If all this sounds complicated, you’re right – it is. But Looper has a reassuringly flippant attitude toward its mythology. During one confrontation between the two Joes at a diner, a highlight of the film, the Bruce Willis iteration dismisses a logistical question about the rules of time travel. They could sit there all day drawing charts and diagrams, he says, but he doesn’t care about that. What matters is the here and now, subjective though those concepts may be.

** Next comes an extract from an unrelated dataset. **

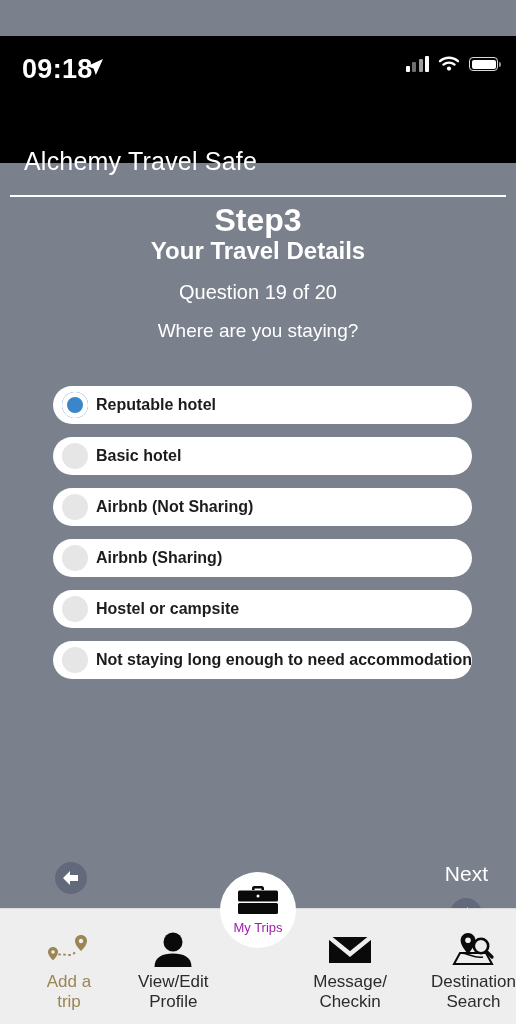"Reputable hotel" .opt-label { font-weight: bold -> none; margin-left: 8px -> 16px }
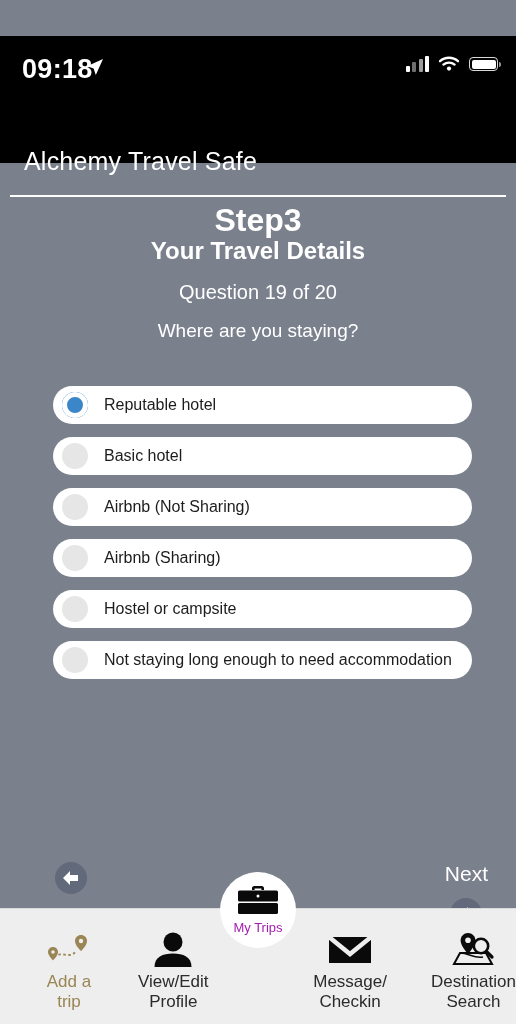"My Trips" .mytrips .mt-label { color: #a21caf -> #000000; font-size: 13px -> 10px }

There is more to the film than I’ve mentioned but describing it all would be difficult, not to mention spoil some surprises. For a while the movie seems as though it will play out like a sci-fi variation on The Fugitive, with Present and Future Joe playing hunter and hunted, respectively. But a mid-film development invites meditation on the age-old time travel question: Is it ethical to punish someone for a crime they’ve yet to commit if it means preventing future tragedy? The film’s center of gravity during this latter half shifts from Joe to a remarkably precocious kid (Pierce Gagnon) and his tenacious mother (Emily Blunt).

Personally, I prefer the movie’s setup to its payoff but don’t let that discourage you from seeing it. Writer/director Rian Johnson’s noir-tinged style (carried over partially from his debut, the highly stylized and incredibly fun nostalgia binge Brick) makes Looper addicting entertainment. The script has wit and rhythm; the dialogue during the diner scene crackles like water in a pan of hot oil. Joe has the charismatic appeal of the classic Bogart antiheroes. (In a dry voiceover, he reveals that ten percent of the population in 2044 has a telekinetic mutation. “Assholes levitating quarters in bars to pick up girls,” he explains.)

Looper makes a genuine effort to be Great Science Fiction, which is kind of thrilling to watch even if it falls a bit short. The last act feels less sure of itself than what precedes it (a barrage of bullets fired by Bruce Willis late in the film seems to be from another movie entirely) but a great idea is still a great idea. With any luck, Rian Johnson has a few more in store for us.